* Problem statement *
Going through the listing below, tally the lines that contain the word "DoxyCompactList" and give only that figure.

* Material to process *
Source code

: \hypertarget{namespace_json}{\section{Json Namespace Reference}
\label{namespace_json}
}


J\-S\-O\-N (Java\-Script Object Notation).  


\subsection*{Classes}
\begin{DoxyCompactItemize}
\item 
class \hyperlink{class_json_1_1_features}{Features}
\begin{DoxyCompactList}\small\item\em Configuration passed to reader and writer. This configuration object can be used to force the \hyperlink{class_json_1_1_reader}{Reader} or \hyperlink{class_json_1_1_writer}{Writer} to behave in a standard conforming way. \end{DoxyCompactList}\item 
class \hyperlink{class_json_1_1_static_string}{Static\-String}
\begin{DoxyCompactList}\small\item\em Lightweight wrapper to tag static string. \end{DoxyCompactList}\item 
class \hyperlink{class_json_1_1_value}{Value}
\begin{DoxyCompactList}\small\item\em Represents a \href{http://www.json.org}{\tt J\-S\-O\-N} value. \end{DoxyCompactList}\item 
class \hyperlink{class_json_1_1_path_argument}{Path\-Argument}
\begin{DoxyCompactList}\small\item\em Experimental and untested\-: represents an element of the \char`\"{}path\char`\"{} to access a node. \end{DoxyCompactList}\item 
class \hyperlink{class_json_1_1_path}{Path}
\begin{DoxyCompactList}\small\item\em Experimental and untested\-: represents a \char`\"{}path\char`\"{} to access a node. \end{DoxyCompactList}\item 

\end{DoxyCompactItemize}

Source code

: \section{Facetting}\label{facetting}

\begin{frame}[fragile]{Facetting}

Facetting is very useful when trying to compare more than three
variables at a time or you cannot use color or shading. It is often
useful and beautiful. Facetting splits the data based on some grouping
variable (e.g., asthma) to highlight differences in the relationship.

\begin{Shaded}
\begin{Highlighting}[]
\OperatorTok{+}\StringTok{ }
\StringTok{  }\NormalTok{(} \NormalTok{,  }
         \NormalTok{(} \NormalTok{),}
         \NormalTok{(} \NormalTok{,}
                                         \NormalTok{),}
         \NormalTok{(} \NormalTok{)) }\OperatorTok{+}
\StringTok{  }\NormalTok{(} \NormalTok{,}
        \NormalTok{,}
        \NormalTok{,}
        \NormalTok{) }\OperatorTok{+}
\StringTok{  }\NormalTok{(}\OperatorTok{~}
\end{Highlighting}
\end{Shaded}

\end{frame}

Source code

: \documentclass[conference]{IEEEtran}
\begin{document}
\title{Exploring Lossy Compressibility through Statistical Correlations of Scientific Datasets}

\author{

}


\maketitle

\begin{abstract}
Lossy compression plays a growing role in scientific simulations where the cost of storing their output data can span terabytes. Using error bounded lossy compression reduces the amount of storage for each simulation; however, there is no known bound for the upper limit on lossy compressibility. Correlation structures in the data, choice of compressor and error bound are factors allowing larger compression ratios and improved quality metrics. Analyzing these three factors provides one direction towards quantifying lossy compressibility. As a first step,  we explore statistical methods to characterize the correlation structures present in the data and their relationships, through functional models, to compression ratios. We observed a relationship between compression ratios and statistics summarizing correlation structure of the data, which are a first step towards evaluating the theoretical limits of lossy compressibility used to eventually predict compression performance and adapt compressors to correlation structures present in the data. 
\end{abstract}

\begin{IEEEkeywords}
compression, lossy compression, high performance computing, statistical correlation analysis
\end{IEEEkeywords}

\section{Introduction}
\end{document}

* Solved exercise *
5